On Behalf of | Jun 14, 2024 | Real Estate Transactions |

Real estate agents have a duty to act in the best interests of their clients. Fulfilling that duty often involves trying to get as much as possible and helping them sell a home. In some cases, depending on how an agent structures their charges, maximizing the sale price of the home could even increase their commission.

Unfortunately, sometimes efforts to optimize the appearance of a home to make it attractive to buyers could lead to allegations of unethical conduct on the part of the seller and their real estate agent. Staging a home takes planning and may involve investments such as painting certain spaces or making repairs that a seller has previously procrastinated about completing.

When do attempts at staging a home potentially put the seller and their agent at risk of buyers claiming fraudulent misrepresentation?

Attempting to hide a defect could lead to a lawsuit

There are certain cosmetic issues that can serve as indicators of serious issues with a property. For example, cracks in plaster or drywall can be early warning signs of foundation issues. Water stains on ceilings could be evidence of leaking pipes or a roof that requires replacement.

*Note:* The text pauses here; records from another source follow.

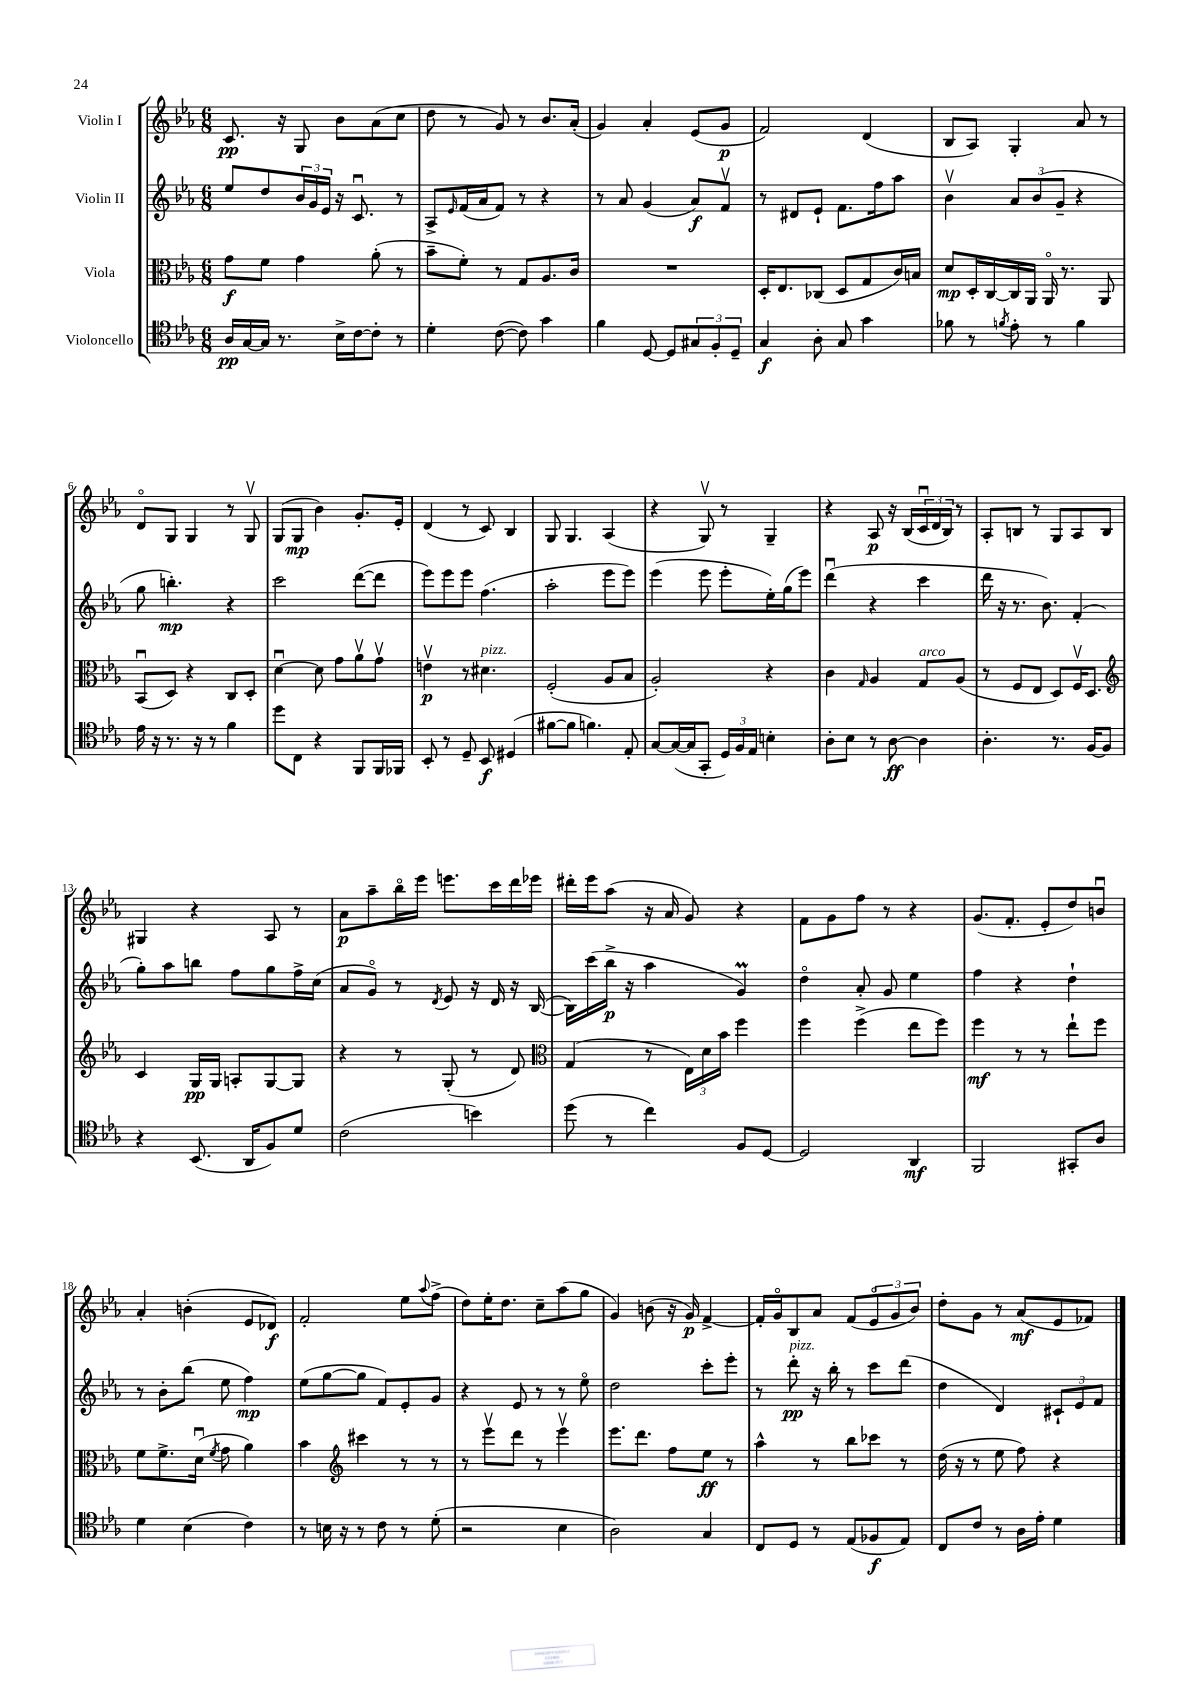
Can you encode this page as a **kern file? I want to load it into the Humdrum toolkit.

**kern	**kern	**kern	**kern
*staff4	*staff3	*staff2	*staff1
*clefC4	*clefC3	*clefG2	*clefG2
*k[b-e-a-]	*k[b-e-a-]	*k[b-e-a-]	*k[b-e-a-]
*M6/8	*M6/8	*M6/8	*M6/8
16A-	8g	8ee-	8.c
[16G	.	.	.
16G]	8f	8dd	.
8.r	.	.	16r
.	4g	24b-	8G
.	.	24g	.
.	.	24e-	.
16B-^	.	16r	8b-
[16c	.	8.cu	.
8c']	(8a-'	.	(8a-
8r	8r	8r	8cc
=	=	=	=
4d'	8b-~	8A-^	8dd
.	.	16qqe-	.
.	8f')	(16f	8r
.	.	16a-	.
([8c	8r	8f)	8g)
8c])	8G	8r	8r
4g	8.A-	4r	8.b-
.	16c	.	(16a-'
=	=	=	=
4f	2.r	8r	4g)
.	.	8a-	.
[8D	.	(4g	4a-'
8D]	.	.	.
12G#	.	8a-)	(8e-
12F'	.	.	.
.	.	8fv	8g
12D~	.	.	.
=	=	=	=
4G	16D'	8r	2f)
.	8.E-	.	.
.	.	8d#	.
8A-'	(8C-	8e-`	.
8G	8D	8.f	.
4g	8G	.	(4d
.	.	16ff	.
.	16c)	8aa-	.
.	16B	.	.
=	=	=	=
8f-	8d	4b-v	8B-
8r	16D'	.	8A-)
.	[16C	.	.
8qf	.	.	.
8e-'	16C]	12a-	4G'
.	16AA-	.	.
.	.	(12b-	.
8r	16AA-o	.	.
.	.	12g~	.
.	8.r	.	.
4f	.	4r	8a-
.	8AA-	.	8r
=	=	=	=
16e-	(8BB-u	8gg	8do
16r	.	.	.
8.r	8D)	4.bb')	8G
.	4r	.	4G
16r	.	.	.
8r	.	.	.
4f	8C	4r	8r
.	8D'	.	8Gv
=	=	=	=
8dd	[4du	2ccc	(8G
8C	.	.	8G
4r	8d]	.	4b-)
.	8g	.	.
8FF	8a-v	([8ddd	8.g'
16FF	8gv	8ddd]	.
16FF-	.	.	16e-'
=	=	=	=
8BB-'	4ev	8eee-)	(4d
8r	.	8eee-	.
8D~	8r	8eee-	8r
8BB-	4.d#	(4.ff	8c)
(4D#	.	.	4B-
=	=	=	=
[8f#	(2F'	2aa-'	8G
8f#]	.	.	4.G
4.f)	.	.	.
.	8A-	8eee-	(4A-
8E-'	8B-	8eee-)	.
=	=	=	=
[8G	2A-')	(4eee-	4r
(16G_	.	.	.
16G]	.	.	.
8GG'	.	8eee-	8Gv)
24D)	.	8eee-'	8r
24F	.	.	.
24E-	.	.	.
4B'	4r	16ee-')	4G~
.	.	(16gg	.
.	.	8eee-)	.
=	=	=	=
8A-'	4c	(4dddu	4r
8B-	.	.	.
.	16qqG	.	.
8r	4A-	4r	8A-
[8A-	.	.	16r
.	.	.	(16B-
4A-]	8G	4ccc	24cu
.	.	.	24d
.	.	.	24B-)
.	(8A-	.	8r
=	=	=	=
4.A-'	8r	16ddd	8A-'
.	.	16r	.
.	8F	8.r	8B
.	8E-	.	8r
.	.	8.b-)	.
8.r	8D)	.	8G
.	16Fv	(4f'	8A-
[16F	8.D	.	.
8F]	.	.	8B
=	=	=	=
*	*clefG2	*	*
4r	4c	8gg')	4G#
.	.	8aa-	.
(8.BB-	16G	8bb	4r
.	16G	.	.
.	8A'	8ff	.
16AA-	.	.	.
8F)	[8G	8gg	8A-
8d	8G]	16ff^	8r
.	.	(16cc	.
=	=	=	=
(2c	4r	8a-	8a-
.	.	8go)	8aa-~
.	8r	8r	16bb-o
.	.	.	16eee-
.	.	8qd	.
.	(8G'	8e-	8.eee
4b)	8r	16r	.
.	.	16d	16ccc
.	8d)	16r	16ddd
.	.	([16B-	16eee-
=	=	=	=
*	*clefC3	*	*
(8dd	(4G	16B-])	16ddd#'
.	.	(16ccc	16eee-
8r	.	16bb-^	(8aa-
.	.	16r	.
4cc)	8r	4aa-	16r
.	.	.	16a-
.	24E-)	.	8g)
.	24d	.	.
.	24b-	.	.
8F	4ff	4g)	4r
[8D	.	.	.
=	=	=	=
2D]	4ff	4ddo	8f
.	.	.	8g
.	(4ff^	8a-'	8ff
.	.	8g	8r
4AA-	8ee-	4ee-	4r
.	8ff)	.	.
=	=	=	=
2FF	4ff	4ff	(8.g
.	.	.	8.f'
.	8r	4r	.
.	8r	.	8e-'
8GG#'	8ee-`	4dd`	8dd)
8A-	8ff	.	8bu
=	=	=	=
4d	8f	8r	4a-'
.	8.f^	8b-'	.
(4B-	.	(8bb-	(4b'
.	(16du	.	.
.	8qf	.	.
.	8g	8ee-	.
4c)	4a-)	4ff)	8e-
.	.	.	8d-)
=	=	=	=
8r	4b-	(8ee-	2f'
16B	.	[8gg	.
16r	.	.	.
*	*clefG2	*	*
8r	4ccc#	8gg]	.
8c	.	8f)	.
8r	8r	8e-'	8ee-
.	.	.	8qqaa-
(8d'	8r	8g	(8ff^
=	=	=	=
2r	8r	4r	8dd)
.	8eee-v	.	16ee-'
.	.	.	8.dd
.	8ddd	8e-	.
.	8r	8r	8cc~
4B-	4eee-v	8r	(8aa-
.	.	8ee-o	8gg
=	=	=	=
2A-)	8.eee-	2dd	4g)
.	8.ddd	.	.
.	.	.	(8b
.	8ff	.	16r
.	.	.	16g)
4G	8ee-	8ccc'	[4f^
.	8r	8eee-'	.
=	=	=	=
8C	4aa-^^	8r	16f']
.	.	.	16go
8D	.	8ddd'	8B-
8r	8r	16r	8a-
.	.	16bb-'	.
(8E-	8bb-	8r	(8f
8F-	8ccc-	8ccc	12e-o
.	.	.	12g
8E-)	8r	(8ddd	.
.	.	.	12b-)
=	=	=	=
8C	(16dd	4dd	8dd'
.	16r	.	.
8c	8r	.	8g
8r	8ee-	4d)	8r
16A-	8ff)	.	(8a-
16e-'	.	.	.
4d	4r	12c#`	8e-
.	.	12e-	.
.	.	.	8f-)
.	.	12f	.
==	==	==	==
*-	*-	*-	*-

Covering up cosmetic issues in a home is not necessarily fraud, but sellers do have a legal obligation to disclose known issues with the property. Covering water staining or patching cracks can be acceptable repairs as long as the written disclosure indicates that there are issues with the systems causing those cosmetic warning signs.

If sellers simply cover the signs of age and damaged systems and do not disclose them, that could potentially lead to a lawsuit brought by frustrated buyers after they take possession of the property. Agents who know about defects at a property also have an obligation to ensure that the seller discloses those matters to prospective buyers in writing as required by the law.

Helping sellers optimize what they get for a property doesn’t need to involve fraudulent misrepresentation. Agents who understand the fine line between cosmetic improvements and hiding property defects can use that to optimize what their clients earn during residential real estate transactions without crossing the line.